PITTSBURGH – Patients with bipolar disorder have an unexpectedly high prevalence of medical comorbidities, based on findings from a study of 175 patients.
These 175 patients, with an average age of 35, had a high prevalence of gastrointestinal, musculoskeletal, genitourinary, and other medical comorbidities, Ellen Frank, Ph.D., said at the Sixth International Conference on Bipolar Disorder.
The rates were “very high for such a young population. It stunned us,” said Dr. Frank, professor of psychiatry and psychology at the University of Pittsburgh, which sponsored the conference.
If physicians focus only on the psychiatric symptoms of patients with bipolar disorder, they “do their patients a disservice because they also have a lot of medical illness … associated with poor psychiatric outcomes,” she told this newspaper.
The Pittsburgh Study of Maintenance Therapies in Bipolar Disorders was designed to assess the efficacy of a psychosocial therapy as an adjunct to pharmacotherapy. But as part of the study, the participants underwent a thorough medical work-up at baseline.
The initial assessment found large numbers of patients with an active medical illness. For example, 59 of the 175 patients (34%) had active gastrointestinal disease; a total of 97 (55%) had a history of gastrointestinal disease, but the condition was not active in all patients.
Active musculoskeletal or joint disease was found in 56 patients (32%), and a total of 131 (75%) had a history of this comorbidity. A substantial fraction also had active genitourinary disease (43 patients, 25%), headaches or migraines (42 patients, 24%), asthma or respiratory disease (41 patients, 23%), and cardiovascular disease (32 patients, 18%). In addition, 58 patients (33%) were obese.
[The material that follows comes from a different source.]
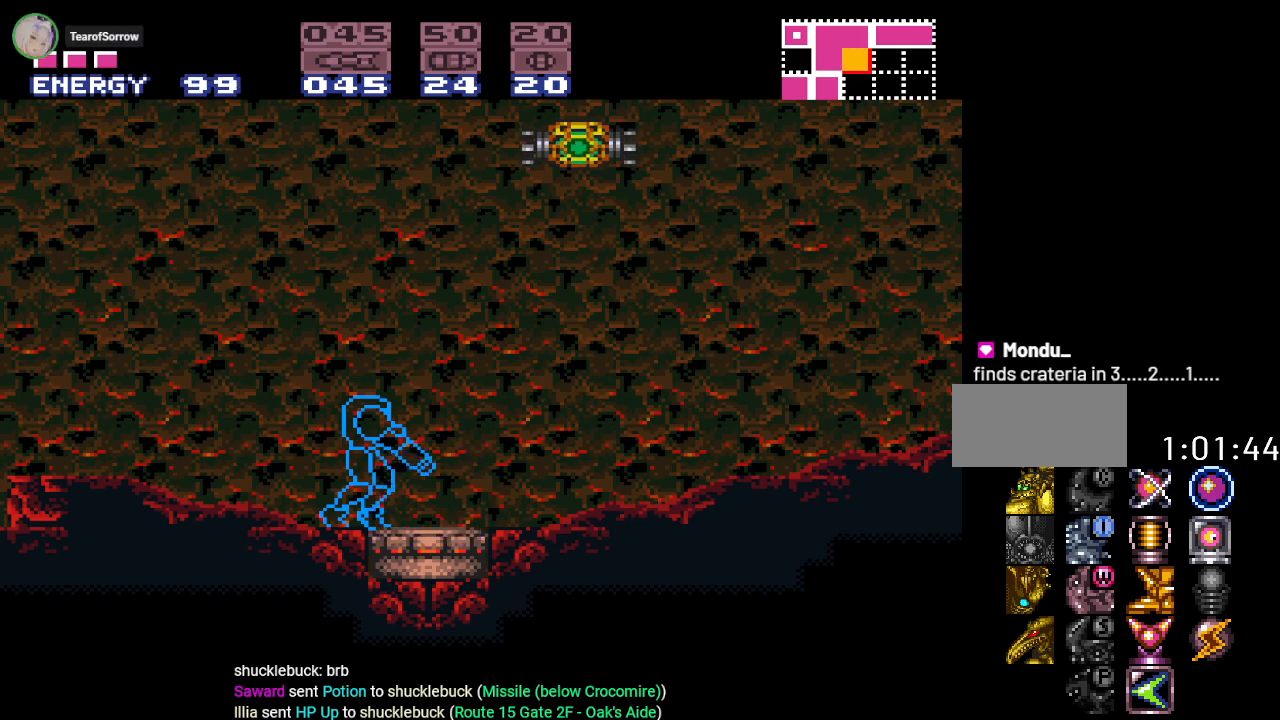
{"buttons": ["L1"], "events": [[300, "A", "down"], [450, "A", "up"]]}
One analysis of the findings compared the efficacy of maintenance treatment in patients with four or more active comorbidities with those with fewer comorbidities. The analysis showed that, during 2 years of follow-up, patients with four or more active comorbidities were about twice as likely to have a recurrence of bipolar symptoms as were patients with fewer comorbidities, reported Dr. Frank, who is also director of the depression and manic-depression prevention program at the Western Psychiatric Institute and Clinic in Pittsburgh.
In the subgroup of patients with a high number of active, medical comorbidities, intensive clinical management was the superior maintenance therapy. The second psychosocial treatment tested–interpersonal and social rhythm therapy–was more effective for patients with fewer medical comorbidities. The high prevalence of medical comorbidities seen in this study leads to two additional messages on how to best manage patients: First, “some treatments for bipolar disorder may exacerbate medical symptoms,” Dr. Frank said. “We need to be careful when treating patients who are at risk” for obesity, cardiovascular disease, and other conditions. “Many bipolar disorder drugs have cardiac effects, so physicians have to be aware of these risk factors.”
Also, because bipolar patients are frequently depressed, they often find it hard to adhere to a healthy diet and exercise. Patients with bipolar disorder must be given tools for improving their physical health-related behavior, Dr. Frank said.